Me puse de pie apartándome de mi madre. Todo aquello me tenía aturdida. Mi padre había preferido salvar mi vida sobre la de mi madre. Entonces por eso me odiaba. Por haber tomado esa decisión.

-Él no te odia, te ama con todo su corazón.

Me gire rápidamente. Era como si hubiera leído mis pensamientos.

-¿Cómo puedes saberlo? El me odia realmente. Nunca ha existido una buena relación entre ambos.

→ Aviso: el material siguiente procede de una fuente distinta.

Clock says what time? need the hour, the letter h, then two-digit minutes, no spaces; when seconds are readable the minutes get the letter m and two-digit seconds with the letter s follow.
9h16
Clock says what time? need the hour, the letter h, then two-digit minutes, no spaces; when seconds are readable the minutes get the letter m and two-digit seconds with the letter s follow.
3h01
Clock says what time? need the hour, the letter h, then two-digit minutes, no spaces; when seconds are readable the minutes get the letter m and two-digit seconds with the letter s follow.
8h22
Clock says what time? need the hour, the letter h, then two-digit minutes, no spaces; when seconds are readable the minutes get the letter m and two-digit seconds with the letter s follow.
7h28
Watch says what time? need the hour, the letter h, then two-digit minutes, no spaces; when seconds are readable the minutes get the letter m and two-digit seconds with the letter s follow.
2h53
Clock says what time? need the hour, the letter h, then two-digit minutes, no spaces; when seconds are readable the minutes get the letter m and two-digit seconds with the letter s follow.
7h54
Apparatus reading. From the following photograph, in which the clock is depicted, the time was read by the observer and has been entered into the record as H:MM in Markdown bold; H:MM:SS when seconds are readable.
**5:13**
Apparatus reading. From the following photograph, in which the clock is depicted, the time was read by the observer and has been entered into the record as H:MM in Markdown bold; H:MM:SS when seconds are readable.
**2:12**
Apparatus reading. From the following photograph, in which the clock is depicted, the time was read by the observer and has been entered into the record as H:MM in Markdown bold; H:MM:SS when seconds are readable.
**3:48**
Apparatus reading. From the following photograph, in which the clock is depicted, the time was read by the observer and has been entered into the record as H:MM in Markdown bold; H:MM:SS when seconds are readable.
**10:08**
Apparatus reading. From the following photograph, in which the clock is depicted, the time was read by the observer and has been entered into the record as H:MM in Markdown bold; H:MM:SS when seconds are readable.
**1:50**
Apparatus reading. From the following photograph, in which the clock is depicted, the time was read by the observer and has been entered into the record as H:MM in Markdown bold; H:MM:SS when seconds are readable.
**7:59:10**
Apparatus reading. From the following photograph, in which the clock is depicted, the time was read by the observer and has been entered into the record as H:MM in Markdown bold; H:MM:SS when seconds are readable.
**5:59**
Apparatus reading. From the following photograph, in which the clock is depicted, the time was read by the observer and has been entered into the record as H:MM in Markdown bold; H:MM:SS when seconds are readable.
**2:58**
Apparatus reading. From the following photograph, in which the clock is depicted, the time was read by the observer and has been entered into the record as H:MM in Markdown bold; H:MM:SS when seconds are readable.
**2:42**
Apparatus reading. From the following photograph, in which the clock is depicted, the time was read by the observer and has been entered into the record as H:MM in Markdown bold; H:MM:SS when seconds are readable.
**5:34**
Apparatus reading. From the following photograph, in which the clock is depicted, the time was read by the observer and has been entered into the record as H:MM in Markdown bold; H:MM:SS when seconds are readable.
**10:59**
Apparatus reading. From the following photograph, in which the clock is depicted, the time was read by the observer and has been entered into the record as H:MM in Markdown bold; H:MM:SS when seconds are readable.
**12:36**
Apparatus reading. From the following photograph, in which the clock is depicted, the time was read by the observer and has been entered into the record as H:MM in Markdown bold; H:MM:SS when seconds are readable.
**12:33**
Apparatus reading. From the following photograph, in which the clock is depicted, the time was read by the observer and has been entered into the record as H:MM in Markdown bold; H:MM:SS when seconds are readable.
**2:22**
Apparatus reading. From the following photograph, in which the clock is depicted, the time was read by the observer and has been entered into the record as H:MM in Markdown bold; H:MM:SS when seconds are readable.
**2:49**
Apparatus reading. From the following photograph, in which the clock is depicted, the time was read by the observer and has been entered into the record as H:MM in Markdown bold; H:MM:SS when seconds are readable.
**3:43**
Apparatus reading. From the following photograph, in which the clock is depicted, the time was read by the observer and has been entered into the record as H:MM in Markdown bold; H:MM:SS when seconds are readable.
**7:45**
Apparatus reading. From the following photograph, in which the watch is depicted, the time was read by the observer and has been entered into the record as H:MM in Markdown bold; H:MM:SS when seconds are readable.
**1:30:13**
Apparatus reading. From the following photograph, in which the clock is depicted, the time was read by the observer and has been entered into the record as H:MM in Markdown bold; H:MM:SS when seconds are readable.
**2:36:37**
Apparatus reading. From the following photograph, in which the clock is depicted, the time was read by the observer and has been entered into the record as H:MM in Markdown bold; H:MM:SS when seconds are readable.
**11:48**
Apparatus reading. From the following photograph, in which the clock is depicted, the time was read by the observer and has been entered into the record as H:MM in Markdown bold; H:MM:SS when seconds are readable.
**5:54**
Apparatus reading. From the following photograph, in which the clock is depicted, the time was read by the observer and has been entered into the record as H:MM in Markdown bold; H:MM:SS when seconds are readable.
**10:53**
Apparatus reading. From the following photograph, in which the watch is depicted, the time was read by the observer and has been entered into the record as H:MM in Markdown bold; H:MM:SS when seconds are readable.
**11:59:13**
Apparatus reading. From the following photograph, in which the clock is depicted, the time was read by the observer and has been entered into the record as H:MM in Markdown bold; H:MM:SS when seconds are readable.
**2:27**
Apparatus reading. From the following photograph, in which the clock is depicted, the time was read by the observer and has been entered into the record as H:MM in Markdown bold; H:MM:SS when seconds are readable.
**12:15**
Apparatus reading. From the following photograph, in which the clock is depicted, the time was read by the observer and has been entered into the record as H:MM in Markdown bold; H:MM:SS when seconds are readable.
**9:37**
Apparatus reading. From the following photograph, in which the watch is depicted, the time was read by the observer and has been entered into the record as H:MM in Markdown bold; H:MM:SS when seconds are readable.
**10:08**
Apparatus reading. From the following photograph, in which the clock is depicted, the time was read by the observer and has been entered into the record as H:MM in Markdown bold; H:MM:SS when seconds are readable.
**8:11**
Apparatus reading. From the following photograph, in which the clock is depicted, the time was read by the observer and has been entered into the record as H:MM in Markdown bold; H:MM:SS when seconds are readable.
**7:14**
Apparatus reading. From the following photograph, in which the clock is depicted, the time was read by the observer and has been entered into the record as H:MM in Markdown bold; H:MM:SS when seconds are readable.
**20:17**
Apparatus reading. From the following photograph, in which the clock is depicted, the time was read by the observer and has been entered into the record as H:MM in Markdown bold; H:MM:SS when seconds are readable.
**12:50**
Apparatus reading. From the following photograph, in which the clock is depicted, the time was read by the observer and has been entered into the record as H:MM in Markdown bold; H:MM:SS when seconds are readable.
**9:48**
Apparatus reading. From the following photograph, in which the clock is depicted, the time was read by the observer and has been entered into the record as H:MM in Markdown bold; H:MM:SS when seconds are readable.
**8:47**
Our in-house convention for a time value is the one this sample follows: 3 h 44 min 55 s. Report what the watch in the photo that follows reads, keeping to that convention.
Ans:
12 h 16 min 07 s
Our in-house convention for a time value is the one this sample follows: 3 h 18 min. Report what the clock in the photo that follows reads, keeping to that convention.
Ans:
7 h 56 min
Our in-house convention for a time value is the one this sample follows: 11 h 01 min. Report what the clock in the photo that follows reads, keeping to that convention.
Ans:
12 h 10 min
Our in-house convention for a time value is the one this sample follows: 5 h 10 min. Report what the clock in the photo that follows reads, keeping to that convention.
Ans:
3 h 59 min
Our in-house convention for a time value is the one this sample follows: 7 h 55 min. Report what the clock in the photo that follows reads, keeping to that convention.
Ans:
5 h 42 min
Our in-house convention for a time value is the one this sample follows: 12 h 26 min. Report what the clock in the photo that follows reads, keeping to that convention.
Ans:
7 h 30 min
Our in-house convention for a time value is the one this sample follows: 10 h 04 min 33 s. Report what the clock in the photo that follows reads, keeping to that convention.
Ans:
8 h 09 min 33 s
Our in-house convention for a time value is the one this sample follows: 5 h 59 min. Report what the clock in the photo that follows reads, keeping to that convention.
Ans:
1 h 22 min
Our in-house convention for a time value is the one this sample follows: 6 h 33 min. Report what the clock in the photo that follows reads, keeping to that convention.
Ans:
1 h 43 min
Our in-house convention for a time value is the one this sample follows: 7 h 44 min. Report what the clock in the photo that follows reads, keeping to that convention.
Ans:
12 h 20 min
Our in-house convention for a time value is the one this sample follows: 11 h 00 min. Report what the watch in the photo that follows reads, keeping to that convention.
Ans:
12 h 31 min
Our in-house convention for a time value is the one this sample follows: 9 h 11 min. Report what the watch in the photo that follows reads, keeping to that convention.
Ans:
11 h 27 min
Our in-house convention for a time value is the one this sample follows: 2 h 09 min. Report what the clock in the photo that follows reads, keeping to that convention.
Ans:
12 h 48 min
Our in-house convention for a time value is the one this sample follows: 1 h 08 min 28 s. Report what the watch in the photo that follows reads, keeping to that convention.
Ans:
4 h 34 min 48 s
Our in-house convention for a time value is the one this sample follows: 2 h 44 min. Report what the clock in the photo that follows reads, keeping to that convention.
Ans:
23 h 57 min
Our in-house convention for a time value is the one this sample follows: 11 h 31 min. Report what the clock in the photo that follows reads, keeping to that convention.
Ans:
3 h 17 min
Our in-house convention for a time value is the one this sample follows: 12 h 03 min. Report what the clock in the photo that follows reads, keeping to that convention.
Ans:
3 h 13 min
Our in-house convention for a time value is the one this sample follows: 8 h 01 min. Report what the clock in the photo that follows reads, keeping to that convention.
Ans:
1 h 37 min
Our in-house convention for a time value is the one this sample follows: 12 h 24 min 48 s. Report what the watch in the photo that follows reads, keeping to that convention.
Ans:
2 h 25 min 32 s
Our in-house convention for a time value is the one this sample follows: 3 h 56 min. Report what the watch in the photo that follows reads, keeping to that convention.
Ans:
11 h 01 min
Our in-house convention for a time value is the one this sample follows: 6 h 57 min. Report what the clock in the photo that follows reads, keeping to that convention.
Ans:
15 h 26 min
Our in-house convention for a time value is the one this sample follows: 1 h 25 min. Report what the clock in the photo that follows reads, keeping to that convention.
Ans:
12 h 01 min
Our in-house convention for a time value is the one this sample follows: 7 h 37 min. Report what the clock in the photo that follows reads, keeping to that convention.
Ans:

-Siempre he estado con ustedes –dijo de forma muy dulce-. Nunca los he abandonado. Tu padre habla conmigo todas las noches, no ha pasado una sola vez en la que no lo haga. Y siempre me pide por ti. Me pide por tu bienestar, por que sigas un buen camino y me pide que haga que no te conviertas en él.

Un nudo se formó en mi garganta. Ese no era el General que yo conocía. Siempre habíamos sido unas personas distantes, unos desconocidos uno del otro. Nunca me había contado la verdad. O quizá nunca se lo permití.

-Tienes que regresar y seguir con tu vida. Habrá muchas personas que entren y salgan de ella. Pero pase lo que pase, tú debes de seguir adelante. Eres una persona muy fuerte y sé que podrás cuidarte tu sola. No siempre podre estar enviándote ayuda –mi madre me había tomado de la mano.

-No sé cómo seguir adelante –dije con un sollozo al momento en que nos abrazábamos-. No puedo seguir yo sola. No puedo…

-Claro que puedes y no estás sola. Estas rodeada de mucha gente para la cual tu eres muy especial. Solo abre tu corazón y no te encierres en la soledad. Estas apunto de pasar por algo nuevamente difícil y no debes de apartarte de la gente que más te quiere.

-¿Algo difícil? -pregunté consternada.

-No puedo contarte nada mi niña –dijo con cierto tono de tristeza-. No tengo permitido contarte el futuro. Solamente tú lo puedes ir descubriendo.

Veía la mortificación en el rostro de mi madre. Sabía cuanto estaba sufriendo al no poderme decir nada.

La observé detalladamente. Era tan hermosa. Sabía que el General había sido muy afortunado al tener a mi madre en su vida.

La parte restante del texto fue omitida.